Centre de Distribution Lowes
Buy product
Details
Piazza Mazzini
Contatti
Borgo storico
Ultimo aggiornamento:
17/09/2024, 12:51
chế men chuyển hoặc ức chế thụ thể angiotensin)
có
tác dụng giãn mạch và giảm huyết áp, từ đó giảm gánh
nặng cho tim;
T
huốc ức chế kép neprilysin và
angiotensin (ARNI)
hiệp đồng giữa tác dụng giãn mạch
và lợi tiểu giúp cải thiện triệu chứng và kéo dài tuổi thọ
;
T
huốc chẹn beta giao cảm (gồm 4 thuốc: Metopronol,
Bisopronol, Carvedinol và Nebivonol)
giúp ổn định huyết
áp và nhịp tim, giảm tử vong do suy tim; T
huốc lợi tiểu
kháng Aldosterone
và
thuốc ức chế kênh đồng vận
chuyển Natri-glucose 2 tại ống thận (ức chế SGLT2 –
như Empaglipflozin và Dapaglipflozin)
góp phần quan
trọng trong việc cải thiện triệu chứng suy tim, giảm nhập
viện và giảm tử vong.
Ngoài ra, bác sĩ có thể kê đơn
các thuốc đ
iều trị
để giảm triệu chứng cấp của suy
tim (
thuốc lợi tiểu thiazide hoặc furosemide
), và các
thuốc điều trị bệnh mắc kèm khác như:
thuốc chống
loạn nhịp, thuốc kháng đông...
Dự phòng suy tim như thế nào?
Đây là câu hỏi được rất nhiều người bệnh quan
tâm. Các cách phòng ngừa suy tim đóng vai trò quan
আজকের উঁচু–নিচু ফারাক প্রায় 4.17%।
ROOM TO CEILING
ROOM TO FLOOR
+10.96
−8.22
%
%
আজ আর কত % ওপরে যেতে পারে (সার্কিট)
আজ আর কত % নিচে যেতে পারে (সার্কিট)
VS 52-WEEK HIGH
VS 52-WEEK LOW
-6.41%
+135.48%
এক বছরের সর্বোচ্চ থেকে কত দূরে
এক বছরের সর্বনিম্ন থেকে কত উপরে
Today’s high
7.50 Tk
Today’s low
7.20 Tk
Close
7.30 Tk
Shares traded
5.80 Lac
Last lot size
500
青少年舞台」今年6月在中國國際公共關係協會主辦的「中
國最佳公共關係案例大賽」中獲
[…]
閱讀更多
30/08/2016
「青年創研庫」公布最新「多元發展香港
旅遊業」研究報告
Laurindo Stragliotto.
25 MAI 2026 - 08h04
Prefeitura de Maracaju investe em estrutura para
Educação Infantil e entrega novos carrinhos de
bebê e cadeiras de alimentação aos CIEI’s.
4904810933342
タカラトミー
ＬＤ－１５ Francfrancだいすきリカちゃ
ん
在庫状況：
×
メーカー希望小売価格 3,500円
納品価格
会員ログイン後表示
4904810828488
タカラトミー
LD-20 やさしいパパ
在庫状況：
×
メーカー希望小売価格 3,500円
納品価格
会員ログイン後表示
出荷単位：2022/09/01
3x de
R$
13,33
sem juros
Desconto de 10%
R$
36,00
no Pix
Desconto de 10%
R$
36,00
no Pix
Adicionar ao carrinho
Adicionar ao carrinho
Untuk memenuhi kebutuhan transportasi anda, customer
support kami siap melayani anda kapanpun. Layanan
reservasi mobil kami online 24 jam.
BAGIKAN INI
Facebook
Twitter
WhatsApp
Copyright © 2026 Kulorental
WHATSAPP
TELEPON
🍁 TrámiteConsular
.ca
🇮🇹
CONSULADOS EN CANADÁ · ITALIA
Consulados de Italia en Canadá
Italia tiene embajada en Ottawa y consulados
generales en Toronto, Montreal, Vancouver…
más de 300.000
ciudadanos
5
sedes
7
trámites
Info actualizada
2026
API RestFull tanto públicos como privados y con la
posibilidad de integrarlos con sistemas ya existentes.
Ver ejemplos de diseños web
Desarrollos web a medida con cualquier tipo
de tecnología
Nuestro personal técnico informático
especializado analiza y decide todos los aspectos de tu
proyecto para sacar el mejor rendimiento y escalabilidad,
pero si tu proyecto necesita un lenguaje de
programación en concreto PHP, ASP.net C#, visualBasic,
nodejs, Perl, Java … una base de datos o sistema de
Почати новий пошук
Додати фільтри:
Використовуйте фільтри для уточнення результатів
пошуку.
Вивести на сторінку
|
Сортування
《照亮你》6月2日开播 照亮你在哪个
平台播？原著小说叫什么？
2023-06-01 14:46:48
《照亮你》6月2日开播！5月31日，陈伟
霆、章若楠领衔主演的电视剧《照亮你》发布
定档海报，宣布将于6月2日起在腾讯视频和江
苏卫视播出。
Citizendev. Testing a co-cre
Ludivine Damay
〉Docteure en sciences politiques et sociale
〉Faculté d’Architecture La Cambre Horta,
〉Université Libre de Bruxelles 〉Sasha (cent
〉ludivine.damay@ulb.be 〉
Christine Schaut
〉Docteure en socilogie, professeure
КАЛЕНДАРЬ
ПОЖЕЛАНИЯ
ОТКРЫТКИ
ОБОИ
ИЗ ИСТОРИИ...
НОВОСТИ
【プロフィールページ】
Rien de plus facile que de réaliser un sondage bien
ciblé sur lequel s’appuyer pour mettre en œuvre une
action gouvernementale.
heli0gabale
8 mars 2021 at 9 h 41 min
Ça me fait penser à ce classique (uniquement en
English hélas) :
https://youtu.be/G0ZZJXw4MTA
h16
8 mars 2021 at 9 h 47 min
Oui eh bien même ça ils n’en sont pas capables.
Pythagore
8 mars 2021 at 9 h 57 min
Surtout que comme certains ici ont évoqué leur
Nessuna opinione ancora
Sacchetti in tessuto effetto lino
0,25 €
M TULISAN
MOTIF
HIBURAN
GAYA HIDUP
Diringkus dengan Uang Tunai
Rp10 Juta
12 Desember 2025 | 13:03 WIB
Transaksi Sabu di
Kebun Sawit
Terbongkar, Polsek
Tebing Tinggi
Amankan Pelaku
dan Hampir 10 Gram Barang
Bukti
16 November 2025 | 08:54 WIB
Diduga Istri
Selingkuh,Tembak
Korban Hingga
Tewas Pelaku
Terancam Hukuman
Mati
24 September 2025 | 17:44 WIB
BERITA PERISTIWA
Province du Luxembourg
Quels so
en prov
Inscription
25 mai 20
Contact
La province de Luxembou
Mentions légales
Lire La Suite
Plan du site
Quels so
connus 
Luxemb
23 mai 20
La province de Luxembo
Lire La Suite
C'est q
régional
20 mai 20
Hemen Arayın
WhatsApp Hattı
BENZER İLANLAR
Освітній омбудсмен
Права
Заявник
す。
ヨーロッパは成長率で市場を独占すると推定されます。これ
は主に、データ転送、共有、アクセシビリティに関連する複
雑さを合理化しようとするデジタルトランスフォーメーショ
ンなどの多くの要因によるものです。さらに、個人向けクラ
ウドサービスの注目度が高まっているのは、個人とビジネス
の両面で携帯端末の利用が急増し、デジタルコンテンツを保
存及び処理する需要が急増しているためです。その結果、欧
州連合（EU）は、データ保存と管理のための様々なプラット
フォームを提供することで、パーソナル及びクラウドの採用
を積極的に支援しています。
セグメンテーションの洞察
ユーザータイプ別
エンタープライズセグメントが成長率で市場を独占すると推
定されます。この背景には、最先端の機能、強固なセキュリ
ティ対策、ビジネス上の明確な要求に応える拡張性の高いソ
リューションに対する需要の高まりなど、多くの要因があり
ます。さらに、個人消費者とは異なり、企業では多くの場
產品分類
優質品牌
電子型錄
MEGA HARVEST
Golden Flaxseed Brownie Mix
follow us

^^^^^^^^^^^^^^^^

Work task: Only the lines from the one with "12 Desember 2025 | 13:03 WIB" through the last line of the material above are to be duplicated, exactly and with both ends kept.

Answer below:
12 Desember 2025 | 13:03 WIB
Transaksi Sabu di
Kebun Sawit
Terbongkar, Polsek
Tebing Tinggi
Amankan Pelaku
dan Hampir 10 Gram Barang
Bukti
16 November 2025 | 08:54 WIB
Diduga Istri
Selingkuh,Tembak
Korban Hingga
Tewas Pelaku
Terancam Hukuman
Mati
24 September 2025 | 17:44 WIB
BERITA PERISTIWA
Province du Luxembourg
Quels so
en prov
Inscription
25 mai 20
Contact
La province de Luxembou
Mentions légales
Lire La Suite
Plan du site
Quels so
connus 
Luxemb
23 mai 20
La province de Luxembo
Lire La Suite
C'est q
régional
20 mai 20
Hemen Arayın
WhatsApp Hattı
BENZER İLANLAR
Освітній омбудсмен
Права
Заявник
す。
ヨーロッパは成長率で市場を独占すると推定されます。これ
は主に、データ転送、共有、アクセシビリティに関連する複
雑さを合理化しようとするデジタルトランスフォーメーショ
ンなどの多くの要因によるものです。さらに、個人向けクラ
ウドサービスの注目度が高まっているのは、個人とビジネス
の両面で携帯端末の利用が急増し、デジタルコンテンツを保
存及び処理する需要が急増しているためです。その結果、欧
州連合（EU）は、データ保存と管理のための様々なプラット
フォームを提供することで、パーソナル及びクラウドの採用
を積極的に支援しています。
セグメンテーションの洞察
ユーザータイプ別
エンタープライズセグメントが成長率で市場を独占すると推
定されます。この背景には、最先端の機能、強固なセキュリ
ティ対策、ビジネス上の明確な要求に応える拡張性の高いソ
リューションに対する需要の高まりなど、多くの要因があり
ます。さらに、個人消費者とは異なり、企業では多くの場
產品分類
優質品牌
電子型錄
MEGA HARVEST
Golden Flaxseed Brownie Mix
follow us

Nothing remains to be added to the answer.